E’ stato tra gli attaccanti più forti della sua generazione e lo dimostra anche il fatto che nel 1995 gli sia stato assegnato un Pallone d’Oro quanto mai meritato (è stato il primo giocatore non europeo a far suo il più importante riconoscimento individuale al quale un giocatore possa aspirare).
George Weah oggi dedica la sua vita alla politica e ai gravosi impegni che il ruolo di Presidente della Liberia gli impone, ma ovviamente è ancora un grande appassionato di calcio e continua a seguire le vicende del Milan, squadra della quale è stato straordinario trascinatore tra il 1995 ed il 2000.
L’ex attaccante, in un’intervista rilasciata a ‘La Gazzetta dello Sport’, ha commentato la decisione del club rossonero di non contare più su Paolo Maldini.
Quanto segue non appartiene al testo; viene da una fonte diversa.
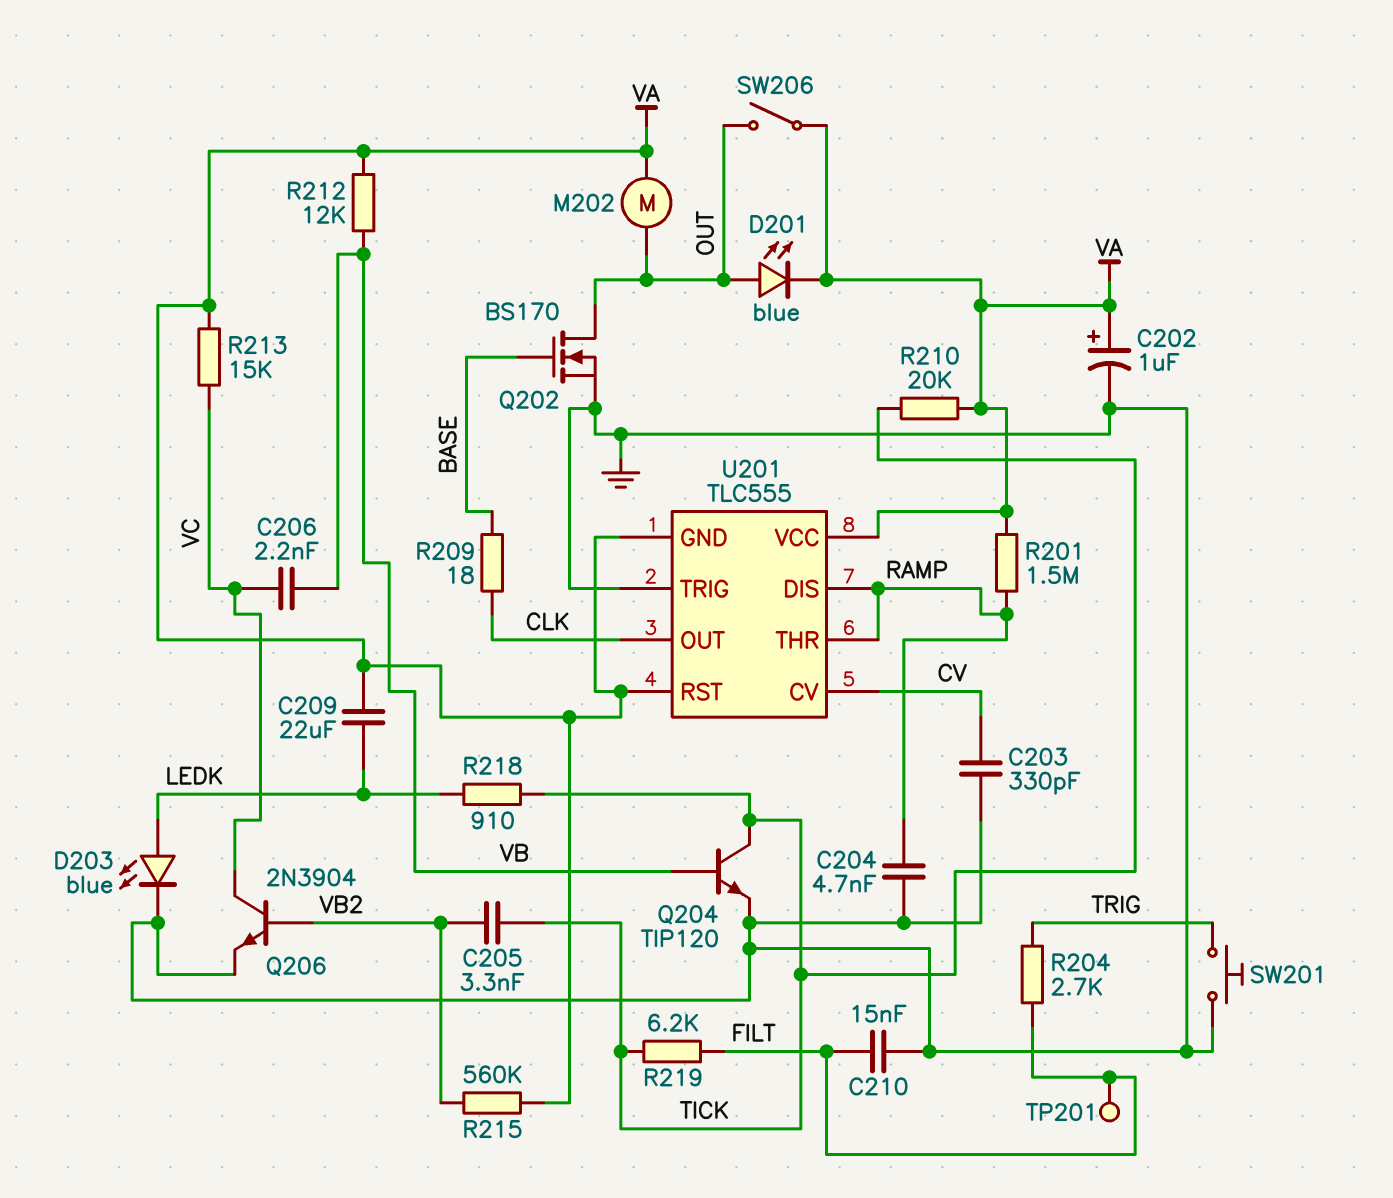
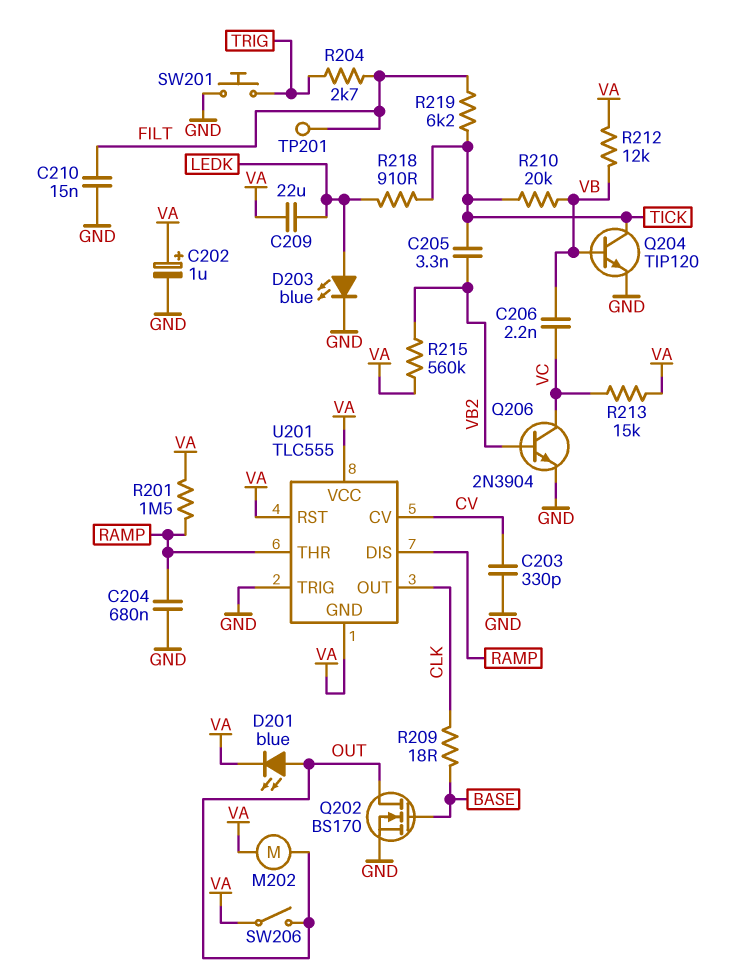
C204: 4.7nF (GND, RAMP) -> 680nF (GND, RAMP)
R210: 20k (TICK, VA) -> 20k (TICK, VB)

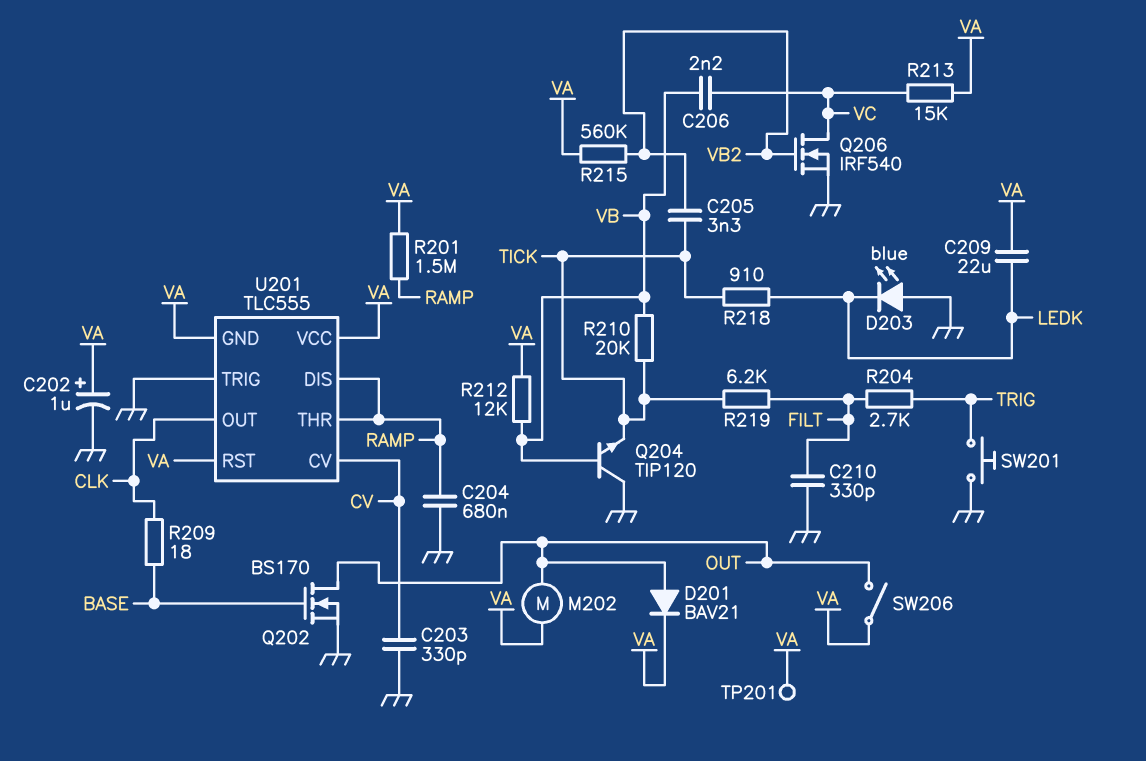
C210: 15nF (FILT, GND) -> 330pF (FILT, GND)
D201: LED blue (A OUT, K VA) -> diode BAV21 (A OUT, K VA)
D203: LED blue (A LEDK, K GND) -> LED blue (A GND, K LEDK)
Q204: NPN TIP120 (B VB, C TICK, E GND) -> NPN TIP120 (B VB, C GND, E TICK)
Q206: NPN 2N3904 (B VB2, C VC, E GND) -> NMOS IRF540 (G VB2, D VC, S GND)
TP201: test point (FILT) -> test point (VA)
“Paolo è un campione. L’ho sentito e glielo ho detto, “Paolo, non devi abbatterti, il lavoro è così, tutti i lavori hanno bisogno di risultati”. Il Milan si è fermato alla semifinale di Champions e ha dato motivo per mandarlo via. Ma il suo lavoro nel club è buono e non andrà distrutto. Ha visto quanto ha impiegato Guardiola a vincere la Champions League con il City? Eppure Guardiola è bravissimo. Ci vuole tempo, ma Paolo ha grandi capacità e avrà ancora successo anche come manager”.
Weah ha seguito anche la finale di Champions League e si è detto sorpreso dalla decisione di Simone Inzaghi di lasciare Lukaku in panchina.
“Se un campione non sta benissimo gli fai iniziare la partita e poi magari lo sostituisci dopo. A me una volta è capitato con il Psg: ero uscito dall’ospedale, ma c’era una partita di Champions importante. Ho fatto gol e dopo sono andato in panchina. Il Psg ha vinto quella gara”.
Il calcio di oggi è diverso da quello dei suoi tempi.
“È veloce, meno violento di prima, c’è meno ostruzionismo. Certo che mi piace. E seguo ancora i campionati: ora le mie squadre sono Atletico Madrid e Juve”.
Weah non ha mai nascosto di essere un tifoso della Juventus.
“Sono sempre stato juventino, mi sono innamorato della Juve con Platini e se mi chiede con quale altra squadra avrei voluto giocare dico Juve. Ma il Monaco è la mia prima famiglia calcistica e il Milan la seconda. E spero tanto di vedere Timothy giocare in Italia prima o poi. Perché in Italia sono sempre piaciuto a tutti, i tifosi di tutti i club mi hanno rispettato. E questo mi è rimasto nel cuore”.